- **Work instructions**
Can you put the listing below into a Markdown table with two columns, Row and Line, giving each line its row number and leaving out any blank lines?

- **Provided information**
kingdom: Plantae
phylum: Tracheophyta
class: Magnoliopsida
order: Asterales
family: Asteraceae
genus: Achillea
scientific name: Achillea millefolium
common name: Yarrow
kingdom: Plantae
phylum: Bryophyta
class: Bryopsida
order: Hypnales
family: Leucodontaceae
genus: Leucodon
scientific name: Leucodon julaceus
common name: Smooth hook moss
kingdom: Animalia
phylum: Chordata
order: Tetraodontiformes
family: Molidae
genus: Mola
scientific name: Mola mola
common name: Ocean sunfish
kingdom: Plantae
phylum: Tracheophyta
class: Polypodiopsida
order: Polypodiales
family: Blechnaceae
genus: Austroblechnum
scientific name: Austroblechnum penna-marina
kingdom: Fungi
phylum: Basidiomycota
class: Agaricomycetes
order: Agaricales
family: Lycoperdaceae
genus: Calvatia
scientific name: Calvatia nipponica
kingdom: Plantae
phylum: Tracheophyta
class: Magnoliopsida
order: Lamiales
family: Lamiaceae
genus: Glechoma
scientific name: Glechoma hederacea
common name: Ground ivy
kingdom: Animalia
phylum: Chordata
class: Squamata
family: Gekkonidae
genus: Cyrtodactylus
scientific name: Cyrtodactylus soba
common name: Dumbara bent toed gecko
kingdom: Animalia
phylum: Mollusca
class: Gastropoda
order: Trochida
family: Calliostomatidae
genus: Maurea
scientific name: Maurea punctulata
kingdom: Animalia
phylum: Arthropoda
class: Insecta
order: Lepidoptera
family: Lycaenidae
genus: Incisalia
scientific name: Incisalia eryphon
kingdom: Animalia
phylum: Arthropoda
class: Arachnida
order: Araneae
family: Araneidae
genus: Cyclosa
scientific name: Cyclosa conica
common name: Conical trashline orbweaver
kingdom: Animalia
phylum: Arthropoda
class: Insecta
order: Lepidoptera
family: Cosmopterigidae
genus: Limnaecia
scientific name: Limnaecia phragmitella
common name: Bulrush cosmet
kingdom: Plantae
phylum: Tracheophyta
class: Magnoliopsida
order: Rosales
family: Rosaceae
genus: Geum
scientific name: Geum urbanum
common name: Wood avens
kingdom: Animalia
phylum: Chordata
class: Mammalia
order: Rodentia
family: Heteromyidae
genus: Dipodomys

- **Written solution**
| Row | Line |
|---|---|
| 1 | kingdom: Plantae |
| 2 | phylum: Tracheophyta |
| 3 | class: Magnoliopsida |
| 4 | order: Asterales |
| 5 | family: Asteraceae |
| 6 | genus: Achillea |
| 7 | scientific name: Achillea millefolium |
| 8 | common name: Yarrow |
| 9 | kingdom: Plantae |
| 10 | phylum: Bryophyta |
| 11 | class: Bryopsida |
| 12 | order: Hypnales |
| 13 | family: Leucodontaceae |
| 14 | genus: Leucodon |
| 15 | scientific name: Leucodon julaceus |
| 16 | common name: Smooth hook moss |
| 17 | kingdom: Animalia |
| 18 | phylum: Chordata |
| 19 | order: Tetraodontiformes |
| 20 | family: Molidae |
| 21 | genus: Mola |
| 22 | scientific name: Mola mola |
| 23 | common name: Ocean sunfish |
| 24 | kingdom: Plantae |
| 25 | phylum: Tracheophyta |
| 26 | class: Polypodiopsida |
| 27 | order: Polypodiales |
| 28 | family: Blechnaceae |
| 29 | genus: Austroblechnum |
| 30 | scientific name: Austroblechnum penna-marina |
| 31 | kingdom: Fungi |
| 32 | phylum: Basidiomycota |
| 33 | class: Agaricomycetes |
| 34 | order: Agaricales |
| 35 | family: Lycoperdaceae |
| 36 | genus: Calvatia |
| 37 | scientific name: Calvatia nipponica |
| 38 | kingdom: Plantae |
| 39 | phylum: Tracheophyta |
| 40 | class: Magnoliopsida |
| 41 | order: Lamiales |
| 42 | family: Lamiaceae |
| 43 | genus: Glechoma |
| 44 | scientific name: Glechoma hederacea |
| 45 | common name: Ground ivy |
| 46 | kingdom: Animalia |
| 47 | phylum: Chordata |
| 48 | class: Squamata |
| 49 | family: Gekkonidae |
| 50 | genus: Cyrtodactylus |
| 51 | scientific name: Cyrtodactylus soba |
| 52 | common name: Dumbara bent toed gecko |
| 53 | kingdom: Animalia |
| 54 | phylum: Mollusca |
| 55 | class: Gastropoda |
| 56 | order: Trochida |
| 57 | family: Calliostomatidae |
| 58 | genus: Maurea |
| 59 | scientific name: Maurea punctulata |
| 60 | kingdom: Animalia |
| 61 | phylum: Arthropoda |
| 62 | class: Insecta |
| 63 | order: Lepidoptera |
| 64 | family: Lycaenidae |
| 65 | genus: Incisalia |
| 66 | scientific name: Incisalia eryphon |
| 67 | kingdom: Animalia |
| 68 | phylum: Arthropoda |
| 69 | class: Arachnida |
| 70 | order: Araneae |
| 71 | family: Araneidae |
| 72 | genus: Cyclosa |
| 73 | scientific name: Cyclosa conica |
| 74 | common name: Conical trashline orbweaver |
| 75 | kingdom: Animalia |
| 76 | phylum: Arthropoda |
| 77 | class: Insecta |
| 78 | order: Lepidoptera |
| 79 | family: Cosmopterigidae |
| 80 | genus: Limnaecia |
| 81 | scientific name: Limnaecia phragmitella |
| 82 | common name: Bulrush cosmet |
| 83 | kingdom: Plantae |
| 84 | phylum: Tracheophyta |
| 85 | class: Magnoliopsida |
| 86 | order: Rosales |
| 87 | family: Rosaceae |
| 88 | genus: Geum |
| 89 | scientific name: Geum urbanum |
| 90 | common name: Wood avens |
| 91 | kingdom: Animalia |
| 92 | phylum: Chordata |
| 93 | class: Mammalia |
| 94 | order: Rodentia |
| 95 | family: Heteromyidae |
| 96 | genus: Dipodomys |